New Ways To Think: Materializing Mental Health

Imaginaries Lab: New Ways To Think (course number 51–485 / 51–885) is a research studio focusing on new ways to think and understand in an increasingly complex world. We’ll be using and developing a variety of tools for conducting innovative forms of research through design, focused on exploring how people think, understand and imagine complex social and technological concepts.

New Ways to Think


Our focus for our project in Fall 2018 is mental health, including anxiety, depression, stress, and other dimensions.

We’re living in fraught times. According to research compiled by the Wellcome Trust (UK), “one in four people will experience a mental health problem in any given year”, and “75% of people with a mental health problem develop it before the age of 24”. Sales of books on anxiety are “soaring”. Carnegie Mellon students, in common with many people in high-pressure environments, can experience a broad range of mental health issues.

Yet as a society, we don’t always have good ways of talking about mental health: our experiences are our own, phenomenological, and describing and sharing them can mean using language that may seem imperfect for the task. Everything becomes a metaphor when the thing itself cannot be seen. Sharing itself can be seen as inappropriate or taboo, depending on cultural norms.

Design, and other creative methods, can help here (or, at least, are worth a try). Work on participatory design and facilitation processes, often used either in user experience design (commercially) or working with communities (in social design applications)  may seem a long way from a medical context, but creative methods such as data physicalization, new metaphors, building models, drawing, and learning from positive psychology, narrative therapy, art therapy, systemic design and synaesthesia research, could all have something to offer as a way of trying to help people capture the qualitative dimensions of their experiences, to make them palpable, to enable discussion and peer support. These methods can also enable people to share ‘what works’ for them (compare the Mindapples project). It’s important to remember though, that while the experience of sharing or externalizing can be cathartic, it can also itself be painful, and the whole approach here should not be to go beyond what enables people to be comfortable.

How the project will work

In this project, we’re going to be exploring ways for people to materialize, share, or otherwise externalize their own experiences of mental health, and other emotional aspects of our current technological, political, and social contexts. The aim is to end up with an interactive set of methods and tools—using technology where appropriate, but also lower-tech methods—with examples of ‘materializations’ produced by real people, and documentation of our process. We’ll be trying to get away from—or at least go beyond—solely quantifying wellbeing, to value the unquantifiable but very meaningful experiential aspects.

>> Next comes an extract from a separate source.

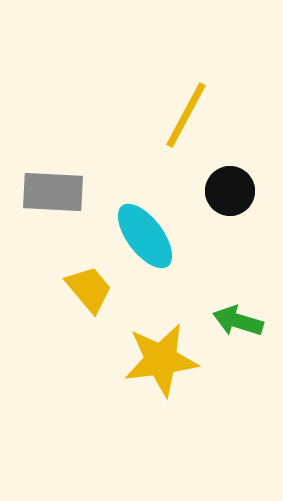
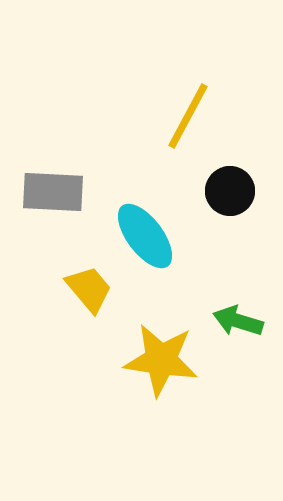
yellow line: moved 2 px right, 1 px down
yellow star: rotated 16 degrees clockwise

We’re going to be working together as a research team over eight weeks; the aim of this being a research studio is that it’s a kind of hybrid between a taught ‘class’ and the kind of experience you might get as part of a (design) research team. So, although you’re a student, the aim is that for this project at least, you see yourself primarily as a researcher. You are trying to investigate phenomena in the world, and learn about what works and what doesn’t work in doing that, in collaboration with other people; fulfilling the requirements for grading should not really be your major focus in the time we have together. If you’re interested in going into a career involving design research, or even if you aren’t, having this experience will (I hope) be an interesting and useful one.

Learning objectives

  • Develop practical skills in research through design, grounded in appropriate theory, by applying the approach to a specific socially relevant domain.
  • Gain experience working on a research project generating new knowledge, and confidence investigating questions which do not have a pre-defined answer.
  • Collaborate on research with a multidisciplinary team, learning from each other’s perspectives and experience.
  • Gain experience of different stages of a design research project, including prototyping, public-facing engagement and/or output, and preparing material for subsequent publication or exhibition.

Basic information

Take care of yourself

Carnegie Mellon Counseling and Psychological Services

Do your best to maintain a healthy lifestyle this semester by eating well, exercising, avoiding drugs and alcohol, getting enough sleep and taking some time to relax. This will help you achieve your goals and cope with stress. All of us benefit from support during times of struggle. You are not alone. There are many helpful resources available on campus and an important part of the college experience is learning how to ask for help. Asking for support sooner rather than later is often helpful.

If you or anyone you know experiences any academic stress, difficult life events, or feelings like anxiety or depression, we strongly encourage you to seek support. Counseling and Psychological Services (CaPS) is here to help: call 412-268-2922 and visit their website at Consider reaching out to a friend, faculty or family member you trust for help getting connected to the support that can help. If you or someone you know is feeling suicidal or in danger of self-harm, call someone immediately, day or night:

CaPS: 412-268-2922
Re:solve Crisis Network: 888-796-8226

If the situation is life threatening, call the police: On campus CMU Police: 412-268-2323; Off campus: 911

To quote from the CaPS website:

You are not alone! CaPS sees about 13% of the student population each year. These are undergraduate and graduate students who at some point throughout the year decided to seek help with their struggles.

Asking for help is a sign of psychological strength, not weakness. At some point in life, most of us will experience some psychological hardship that could benefit from professional support. Asking for help when needed can result in a faster and more long-lasting recovery.